ACTIVITÉ ▸ Recopiez intégralement l'extrait sur le déséquilibre significatif entre cocontractants, sans en modifier un seul caractère.

EXTRAIT ▸
###

Les clauses sont appréciées dans leur contexte, au regard de l'économie du contrat et in concreto. La preuve d'un rééquilibrage du contrat par une autre clause incombe à l'entreprise mise en cause, sans que l'on puisse considérer qu'il y a inversion de la charge de la preuve. Enfin, les effets des pratiques n'ont pas à être pris en compte ou recherchés.

La mise en œuvre de l'article L. 442-6, I, 2° du Code de commerce suppose l'existence d'un rapport de force entre les cocontractants ayant permis à l'un d'eux de soumettre ou de tenter de soumettre son partenaire commercial, lors de la conclusion du contrat, à des obligations manifestement déséquilibrées ; si les contrats d'adhésion ne permettent pas a priori de négociations entre les parties, il incombe néanmoins à la partie qui invoque l'existence d'un déséquilibre significatif de rapporter la preuve qu'elle a été soumise, du fait du rapport de force existant, à des obligations injustifiées et non réciproques.

###

EXTRAIT DE DONNÉES ▸
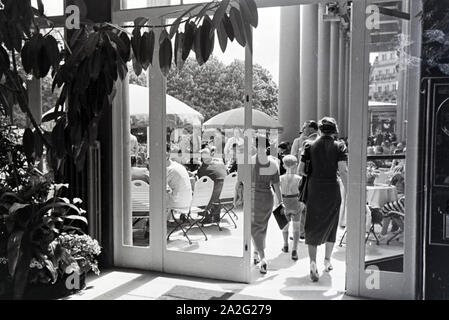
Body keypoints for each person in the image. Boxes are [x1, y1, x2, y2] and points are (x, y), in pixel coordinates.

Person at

###

RÉPONSE RÉDIGÉE ▸
Les clauses sont appréciées dans leur contexte, au regard de l'économie du contrat et in concreto. La preuve d'un rééquilibrage du contrat par une autre clause incombe à l'entreprise mise en cause, sans que l'on puisse considérer qu'il y a inversion de la charge de la preuve. Enfin, les effets des pratiques n'ont pas à être pris en compte ou recherchés.

La mise en œuvre de l'article L. 442-6, I, 2° du Code de commerce suppose l'existence d'un rapport de force entre les cocontractants ayant permis à l'un d'eux de soumettre ou de tenter de soumettre son partenaire commercial, lors de la conclusion du contrat, à des obligations manifestement déséquilibrées ; si les contrats d'adhésion ne permettent pas a priori de négociations entre les parties, il incombe néanmoins à la partie qui invoque l'existence d'un déséquilibre significatif de rapporter la preuve qu'elle a été soumise, du fait du rapport de force existant, à des obligations injustifiées et non réciproques.